- **Directions**
Repeat exactly the lines from the first line of the records through the line containing "Orlando Fraga) 3. Estrada do Sol ………………………….", and nothing more.
--- Raw data ---
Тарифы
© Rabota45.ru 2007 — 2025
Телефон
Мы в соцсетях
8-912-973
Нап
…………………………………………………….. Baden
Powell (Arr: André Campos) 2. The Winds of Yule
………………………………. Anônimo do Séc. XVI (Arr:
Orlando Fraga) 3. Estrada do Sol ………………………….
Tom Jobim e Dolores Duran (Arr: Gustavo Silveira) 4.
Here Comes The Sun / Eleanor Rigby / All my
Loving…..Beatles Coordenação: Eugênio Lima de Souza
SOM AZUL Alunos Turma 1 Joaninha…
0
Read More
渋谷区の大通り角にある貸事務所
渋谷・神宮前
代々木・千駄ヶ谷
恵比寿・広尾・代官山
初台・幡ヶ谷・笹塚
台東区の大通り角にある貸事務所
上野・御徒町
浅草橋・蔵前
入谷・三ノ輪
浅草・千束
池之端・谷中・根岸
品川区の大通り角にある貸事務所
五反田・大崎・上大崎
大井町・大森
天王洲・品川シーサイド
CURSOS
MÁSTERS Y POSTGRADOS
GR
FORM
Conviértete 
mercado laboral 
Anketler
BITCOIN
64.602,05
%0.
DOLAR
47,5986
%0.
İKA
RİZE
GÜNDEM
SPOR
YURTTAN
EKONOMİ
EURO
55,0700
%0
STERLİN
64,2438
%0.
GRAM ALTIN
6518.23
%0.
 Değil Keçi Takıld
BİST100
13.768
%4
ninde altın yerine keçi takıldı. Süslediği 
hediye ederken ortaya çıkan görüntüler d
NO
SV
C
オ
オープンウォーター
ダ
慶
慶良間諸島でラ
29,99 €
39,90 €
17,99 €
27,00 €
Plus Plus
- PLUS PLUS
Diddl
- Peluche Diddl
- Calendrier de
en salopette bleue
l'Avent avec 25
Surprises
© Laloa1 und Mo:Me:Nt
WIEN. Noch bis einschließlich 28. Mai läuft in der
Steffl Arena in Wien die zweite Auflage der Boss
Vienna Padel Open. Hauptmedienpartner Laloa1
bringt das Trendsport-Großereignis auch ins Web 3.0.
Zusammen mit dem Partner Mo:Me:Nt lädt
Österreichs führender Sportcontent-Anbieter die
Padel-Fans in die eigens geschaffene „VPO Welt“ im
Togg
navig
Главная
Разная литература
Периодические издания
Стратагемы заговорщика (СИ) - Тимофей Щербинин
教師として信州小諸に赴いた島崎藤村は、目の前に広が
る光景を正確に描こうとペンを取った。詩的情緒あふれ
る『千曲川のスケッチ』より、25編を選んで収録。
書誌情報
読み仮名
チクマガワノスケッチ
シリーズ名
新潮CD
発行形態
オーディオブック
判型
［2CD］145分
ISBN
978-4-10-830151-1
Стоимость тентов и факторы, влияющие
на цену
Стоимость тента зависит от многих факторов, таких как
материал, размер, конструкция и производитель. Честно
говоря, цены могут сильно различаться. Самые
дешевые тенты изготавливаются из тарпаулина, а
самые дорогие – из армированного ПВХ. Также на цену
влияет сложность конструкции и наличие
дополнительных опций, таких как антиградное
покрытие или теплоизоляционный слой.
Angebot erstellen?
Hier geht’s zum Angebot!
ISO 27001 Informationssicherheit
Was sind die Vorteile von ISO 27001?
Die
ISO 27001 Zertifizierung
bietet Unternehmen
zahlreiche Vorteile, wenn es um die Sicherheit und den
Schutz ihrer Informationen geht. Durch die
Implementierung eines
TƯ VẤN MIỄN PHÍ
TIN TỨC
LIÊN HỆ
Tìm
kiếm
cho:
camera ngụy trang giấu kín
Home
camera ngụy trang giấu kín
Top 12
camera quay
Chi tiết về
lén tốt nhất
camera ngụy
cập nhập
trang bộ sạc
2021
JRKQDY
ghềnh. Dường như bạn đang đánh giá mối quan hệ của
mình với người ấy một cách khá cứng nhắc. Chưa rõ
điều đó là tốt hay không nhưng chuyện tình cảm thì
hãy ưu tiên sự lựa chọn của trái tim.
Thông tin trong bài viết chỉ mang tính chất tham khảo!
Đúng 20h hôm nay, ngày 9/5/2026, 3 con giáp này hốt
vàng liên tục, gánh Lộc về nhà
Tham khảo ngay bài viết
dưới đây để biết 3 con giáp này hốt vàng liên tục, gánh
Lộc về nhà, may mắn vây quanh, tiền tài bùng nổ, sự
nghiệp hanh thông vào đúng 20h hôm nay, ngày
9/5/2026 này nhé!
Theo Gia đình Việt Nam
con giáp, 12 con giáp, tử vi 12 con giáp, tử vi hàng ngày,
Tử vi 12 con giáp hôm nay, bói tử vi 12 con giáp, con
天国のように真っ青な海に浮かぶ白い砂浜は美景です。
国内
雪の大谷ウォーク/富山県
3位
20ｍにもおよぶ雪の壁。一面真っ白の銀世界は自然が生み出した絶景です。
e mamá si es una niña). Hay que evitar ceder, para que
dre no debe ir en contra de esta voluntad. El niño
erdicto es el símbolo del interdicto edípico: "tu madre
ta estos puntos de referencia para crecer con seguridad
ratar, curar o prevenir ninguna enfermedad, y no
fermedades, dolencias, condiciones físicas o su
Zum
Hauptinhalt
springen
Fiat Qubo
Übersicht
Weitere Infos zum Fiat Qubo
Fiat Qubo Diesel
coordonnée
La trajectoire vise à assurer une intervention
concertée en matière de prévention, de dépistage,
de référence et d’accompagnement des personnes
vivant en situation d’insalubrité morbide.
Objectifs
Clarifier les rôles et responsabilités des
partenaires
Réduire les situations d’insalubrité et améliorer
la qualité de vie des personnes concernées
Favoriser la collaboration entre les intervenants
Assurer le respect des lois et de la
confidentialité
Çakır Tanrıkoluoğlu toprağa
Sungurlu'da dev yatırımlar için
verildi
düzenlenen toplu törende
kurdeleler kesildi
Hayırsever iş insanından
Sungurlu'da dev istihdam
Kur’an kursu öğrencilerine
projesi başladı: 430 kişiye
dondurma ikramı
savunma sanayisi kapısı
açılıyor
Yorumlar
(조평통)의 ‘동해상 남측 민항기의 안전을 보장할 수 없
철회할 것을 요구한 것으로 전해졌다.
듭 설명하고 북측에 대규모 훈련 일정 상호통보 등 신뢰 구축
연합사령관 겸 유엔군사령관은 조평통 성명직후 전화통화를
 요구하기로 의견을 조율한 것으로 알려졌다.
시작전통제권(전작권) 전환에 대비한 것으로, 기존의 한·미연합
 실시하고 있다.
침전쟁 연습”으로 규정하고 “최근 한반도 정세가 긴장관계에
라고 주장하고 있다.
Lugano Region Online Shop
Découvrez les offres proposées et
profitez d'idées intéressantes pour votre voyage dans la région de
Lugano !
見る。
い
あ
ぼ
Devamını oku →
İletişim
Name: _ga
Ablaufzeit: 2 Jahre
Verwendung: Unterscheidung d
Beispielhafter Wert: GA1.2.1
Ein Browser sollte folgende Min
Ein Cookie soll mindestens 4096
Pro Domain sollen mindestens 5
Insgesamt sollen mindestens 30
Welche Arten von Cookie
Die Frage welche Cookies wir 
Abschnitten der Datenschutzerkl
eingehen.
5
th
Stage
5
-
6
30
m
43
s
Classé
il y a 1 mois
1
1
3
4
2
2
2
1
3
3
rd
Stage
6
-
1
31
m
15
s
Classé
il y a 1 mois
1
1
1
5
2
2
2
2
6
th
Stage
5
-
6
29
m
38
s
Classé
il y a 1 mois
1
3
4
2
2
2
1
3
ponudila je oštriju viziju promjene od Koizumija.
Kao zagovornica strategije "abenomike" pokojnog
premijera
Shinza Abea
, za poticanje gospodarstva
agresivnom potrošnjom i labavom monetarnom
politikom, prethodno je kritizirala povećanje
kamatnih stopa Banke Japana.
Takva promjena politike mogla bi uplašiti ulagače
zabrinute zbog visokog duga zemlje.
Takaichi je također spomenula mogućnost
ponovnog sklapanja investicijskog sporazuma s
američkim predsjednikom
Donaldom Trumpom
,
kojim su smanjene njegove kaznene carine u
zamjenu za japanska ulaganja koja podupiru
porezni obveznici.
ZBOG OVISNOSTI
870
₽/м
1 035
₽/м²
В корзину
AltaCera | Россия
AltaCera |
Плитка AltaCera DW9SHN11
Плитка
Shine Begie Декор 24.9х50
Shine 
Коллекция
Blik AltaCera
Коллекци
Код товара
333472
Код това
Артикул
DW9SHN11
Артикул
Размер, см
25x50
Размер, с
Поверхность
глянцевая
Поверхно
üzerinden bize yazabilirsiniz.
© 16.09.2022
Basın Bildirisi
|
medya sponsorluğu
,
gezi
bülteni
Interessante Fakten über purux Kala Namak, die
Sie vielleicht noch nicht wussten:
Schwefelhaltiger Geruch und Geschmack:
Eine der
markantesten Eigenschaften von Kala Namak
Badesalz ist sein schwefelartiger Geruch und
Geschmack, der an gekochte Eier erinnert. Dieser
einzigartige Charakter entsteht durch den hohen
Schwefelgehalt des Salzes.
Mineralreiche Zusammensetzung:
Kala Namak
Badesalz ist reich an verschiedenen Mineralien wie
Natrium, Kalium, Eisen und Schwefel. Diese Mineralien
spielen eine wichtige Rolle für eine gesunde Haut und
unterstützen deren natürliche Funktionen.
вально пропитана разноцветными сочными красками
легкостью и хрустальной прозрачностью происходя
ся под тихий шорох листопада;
---
- **Expected answer**
Тарифы
© Rabota45.ru 2007 — 2025
Телефон
Мы в соцсетях
8-912-973
Нап
…………………………………………………….. Baden
Powell (Arr: André Campos) 2. The Winds of Yule
………………………………. Anônimo do Séc. XVI (Arr:
Orlando Fraga) 3. Estrada do Sol ………………………….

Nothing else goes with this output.